■ TASK REQUIREMENTS
Examine each line of the data, and copy the ones containing "Historia".

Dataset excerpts

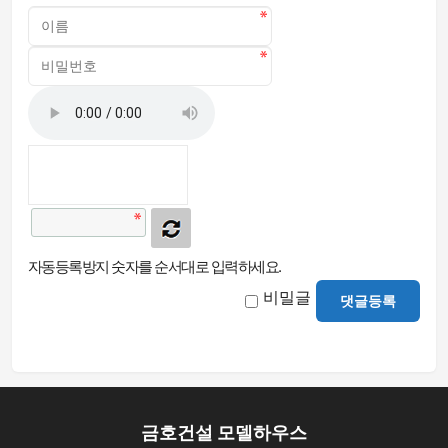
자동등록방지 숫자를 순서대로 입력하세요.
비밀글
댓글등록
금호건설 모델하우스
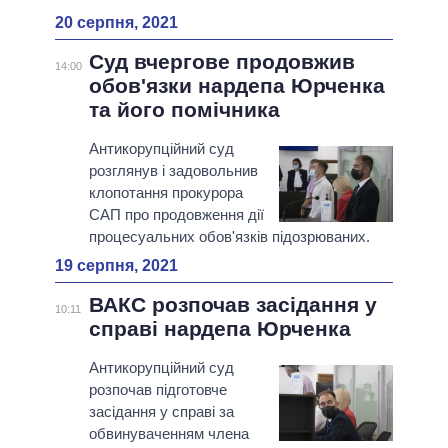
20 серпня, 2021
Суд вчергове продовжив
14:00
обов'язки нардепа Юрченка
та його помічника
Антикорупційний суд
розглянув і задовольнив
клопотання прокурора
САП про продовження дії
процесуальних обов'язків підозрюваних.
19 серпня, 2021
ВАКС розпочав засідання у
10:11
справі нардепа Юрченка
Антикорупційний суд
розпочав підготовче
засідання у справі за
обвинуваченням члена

---

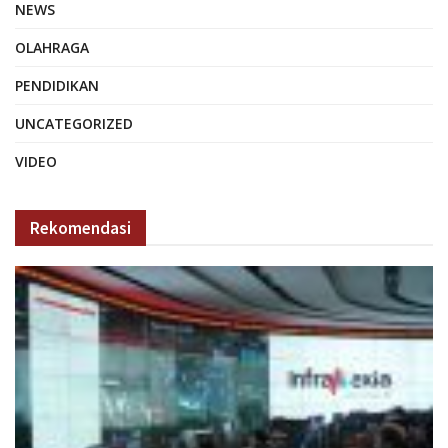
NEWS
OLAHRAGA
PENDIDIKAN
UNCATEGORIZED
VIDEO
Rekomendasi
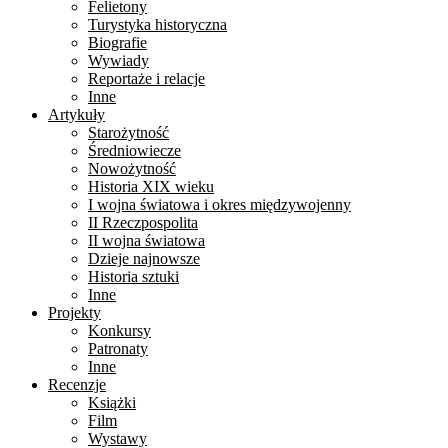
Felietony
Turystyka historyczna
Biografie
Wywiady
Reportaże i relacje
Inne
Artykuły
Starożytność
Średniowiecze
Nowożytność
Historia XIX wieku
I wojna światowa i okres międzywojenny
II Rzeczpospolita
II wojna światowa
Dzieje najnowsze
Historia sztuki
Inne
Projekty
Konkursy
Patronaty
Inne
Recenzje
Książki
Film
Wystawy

--

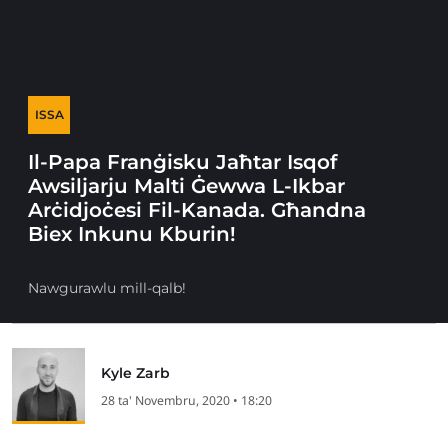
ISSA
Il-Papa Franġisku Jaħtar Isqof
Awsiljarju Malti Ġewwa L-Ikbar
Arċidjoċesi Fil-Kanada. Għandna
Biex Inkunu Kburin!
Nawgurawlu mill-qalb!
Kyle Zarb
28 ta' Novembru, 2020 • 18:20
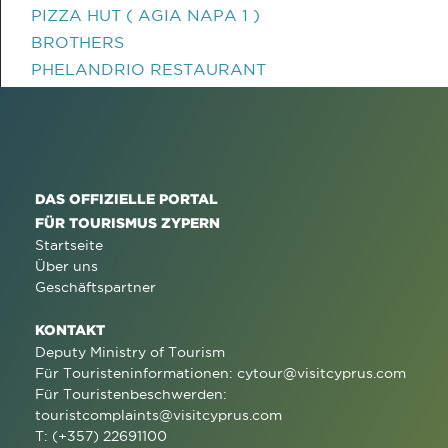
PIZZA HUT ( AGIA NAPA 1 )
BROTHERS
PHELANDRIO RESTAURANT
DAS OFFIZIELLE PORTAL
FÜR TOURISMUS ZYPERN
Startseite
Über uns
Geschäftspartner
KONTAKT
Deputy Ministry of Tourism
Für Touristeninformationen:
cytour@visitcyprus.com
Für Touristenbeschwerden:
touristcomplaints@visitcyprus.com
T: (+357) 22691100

■ REPLY
Historia XIX wieku
Historia sztuki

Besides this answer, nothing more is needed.